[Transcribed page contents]
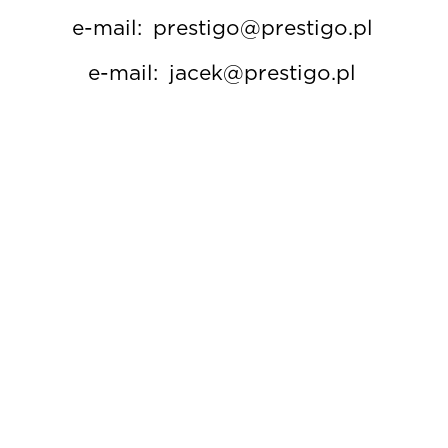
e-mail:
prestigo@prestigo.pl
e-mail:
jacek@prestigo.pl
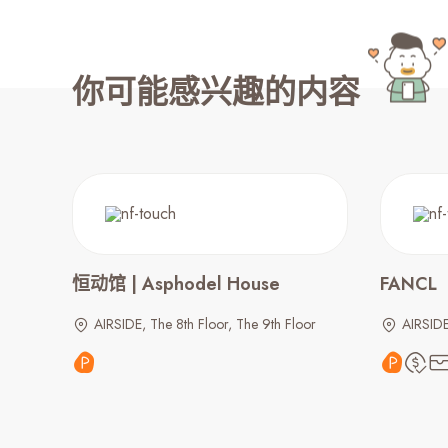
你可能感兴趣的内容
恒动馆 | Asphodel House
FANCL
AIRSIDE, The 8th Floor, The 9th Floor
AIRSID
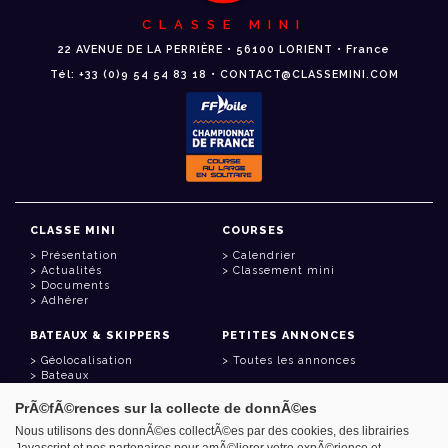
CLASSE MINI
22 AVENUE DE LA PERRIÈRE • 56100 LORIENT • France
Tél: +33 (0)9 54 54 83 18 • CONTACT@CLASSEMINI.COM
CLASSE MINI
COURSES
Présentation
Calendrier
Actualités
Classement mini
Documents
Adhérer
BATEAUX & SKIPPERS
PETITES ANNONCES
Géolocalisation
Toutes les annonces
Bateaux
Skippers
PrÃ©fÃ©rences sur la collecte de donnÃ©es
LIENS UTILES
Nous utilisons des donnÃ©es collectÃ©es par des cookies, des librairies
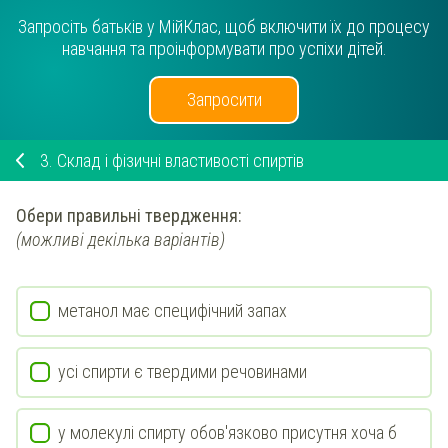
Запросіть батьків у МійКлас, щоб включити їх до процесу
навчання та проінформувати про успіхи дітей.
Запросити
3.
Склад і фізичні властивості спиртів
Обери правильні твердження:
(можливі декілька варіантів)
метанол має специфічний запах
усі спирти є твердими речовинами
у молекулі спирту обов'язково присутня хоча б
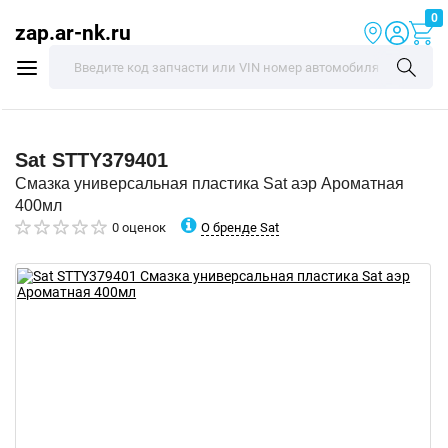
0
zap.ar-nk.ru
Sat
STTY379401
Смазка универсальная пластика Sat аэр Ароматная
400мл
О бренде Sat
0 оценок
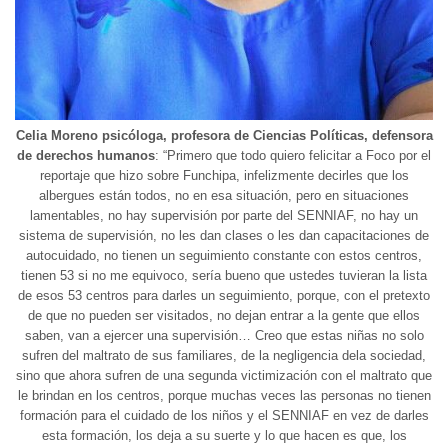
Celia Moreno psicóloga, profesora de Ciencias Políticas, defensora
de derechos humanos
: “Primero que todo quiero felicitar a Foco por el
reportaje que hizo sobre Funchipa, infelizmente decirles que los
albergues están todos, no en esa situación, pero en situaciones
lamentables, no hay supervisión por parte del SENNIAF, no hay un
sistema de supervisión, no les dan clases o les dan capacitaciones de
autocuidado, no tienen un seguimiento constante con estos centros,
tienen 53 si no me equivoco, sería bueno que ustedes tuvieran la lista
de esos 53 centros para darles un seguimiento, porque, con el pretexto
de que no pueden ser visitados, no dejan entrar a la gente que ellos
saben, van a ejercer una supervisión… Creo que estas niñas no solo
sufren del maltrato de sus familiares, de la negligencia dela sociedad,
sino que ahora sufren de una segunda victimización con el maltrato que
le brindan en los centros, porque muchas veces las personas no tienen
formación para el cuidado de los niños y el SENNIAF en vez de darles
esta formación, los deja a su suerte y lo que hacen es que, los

Work required >> Would you copy all of the data exactly? Keep the pictures out of it.

Answer space >>
e-mail:
prestigo@prestigo.pl
e-mail:
jacek@prestigo.pl
你可能感兴趣的内容
恒动馆 | Asphodel House
FANCL
AIRSIDE, The 8th Floor, The 9th Floor
AIRSID
CLASSE MINI
22 AVENUE DE LA PERRIÈRE • 56100 LORIENT • France
Tél: +33 (0)9 54 54 83 18 • CONTACT@CLASSEMINI.COM
CLASSE MINI
COURSES
Présentation
Calendrier
Actualités
Classement mini
Documents
Adhérer
BATEAUX & SKIPPERS
PETITES ANNONCES
Géolocalisation
Toutes les annonces
Bateaux
Skippers
PrÃ©fÃ©rences sur la collecte de donnÃ©es
LIENS UTILES
Nous utilisons des donnÃ©es collectÃ©es par des cookies, des librairies
Запросіть батьків у МійКлас, щоб включити їх до процесу
навчання та проінформувати про успіхи дітей.
Запросити
3.
Склад і фізичні властивості спиртів
Обери правильні твердження:
(можливі декілька варіантів)
метанол має специфічний запах
усі спирти є твердими речовинами
у молекулі спирту обов'язково присутня хоча б
0
zap.ar-nk.ru
Sat
STTY379401
Смазка универсальная пластика Sat аэр Ароматная
400мл
О бренде Sat
0 оценок
Celia Moreno psicóloga, profesora de Ciencias Políticas, defensora
de derechos humanos
: “Primero que todo quiero felicitar a Foco por el
reportaje que hizo sobre Funchipa, infelizmente decirles que los
albergues están todos, no en esa situación, pero en situaciones
lamentables, no hay supervisión por parte del SENNIAF, no hay un
sistema de supervisión, no les dan clases o les dan capacitaciones de
autocuidado, no tienen un seguimiento constante con estos centros,
tienen 53 si no me equivoco, sería bueno que ustedes tuvieran la lista
de esos 53 centros para darles un seguimiento, porque, con el pretexto
de que no pueden ser visitados, no dejan entrar a la gente que ellos
saben, van a ejercer una supervisión… Creo que estas niñas no solo
sufren del maltrato de sus familiares, de la negligencia dela sociedad,
sino que ahora sufren de una segunda victimización con el maltrato que
le brindan en los centros, porque muchas veces las personas no tienen
formación para el cuidado de los niños y el SENNIAF en vez de darles
esta formación, los deja a su suerte y lo que hacen es que, los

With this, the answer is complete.